- **DATA EXTRACTS**

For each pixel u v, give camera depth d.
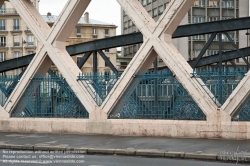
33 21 20.08
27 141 16.98
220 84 17.02
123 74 18.47
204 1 69.69
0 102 21.14
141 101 18.47
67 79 19.53
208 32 22.45
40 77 20.36
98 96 19.09
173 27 17.95
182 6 17.50
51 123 19.88
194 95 17.22
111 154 14.42
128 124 18.36
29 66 20.38
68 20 19.55
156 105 18.22
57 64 19.67
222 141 16.02
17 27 75.06
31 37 74.94
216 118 16.88
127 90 18.64
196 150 14.02
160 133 17.75
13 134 19.36
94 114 19.03
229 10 71.06
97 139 17.19
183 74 17.38
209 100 17.02
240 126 16.53
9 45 75.38
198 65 27.98
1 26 75.50
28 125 20.31
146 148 14.63
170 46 17.89
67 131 19.56
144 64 18.38
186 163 12.38
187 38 68.44
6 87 21.27
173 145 15.20
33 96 20.53
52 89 20.17
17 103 20.80
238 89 16.50
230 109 16.67
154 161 12.79
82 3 19.30
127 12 18.41
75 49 23.73
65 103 19.94
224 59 27.86
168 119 17.89
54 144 16.03
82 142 16.42
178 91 17.83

- **DESCRIPTION OF THE TASK**
Output the data exactly as it is, with the pictures dropped.

- **PROBLEM SOLUTION**
For each pixel u v, give camera depth d.
33 21 20.08
27 141 16.98
220 84 17.02
123 74 18.47
204 1 69.69
0 102 21.14
141 101 18.47
67 79 19.53
208 32 22.45
40 77 20.36
98 96 19.09
173 27 17.95
182 6 17.50
51 123 19.88
194 95 17.22
111 154 14.42
128 124 18.36
29 66 20.38
68 20 19.55
156 105 18.22
57 64 19.67
222 141 16.02
17 27 75.06
31 37 74.94
216 118 16.88
127 90 18.64
196 150 14.02
160 133 17.75
13 134 19.36
94 114 19.03
229 10 71.06
97 139 17.19
183 74 17.38
209 100 17.02
240 126 16.53
9 45 75.38
198 65 27.98
1 26 75.50
28 125 20.31
146 148 14.63
170 46 17.89
67 131 19.56
144 64 18.38
186 163 12.38
187 38 68.44
6 87 21.27
173 145 15.20
33 96 20.53
52 89 20.17
17 103 20.80
238 89 16.50
230 109 16.67
154 161 12.79
82 3 19.30
127 12 18.41
75 49 23.73
65 103 19.94
224 59 27.86
168 119 17.89
54 144 16.03
82 142 16.42
178 91 17.83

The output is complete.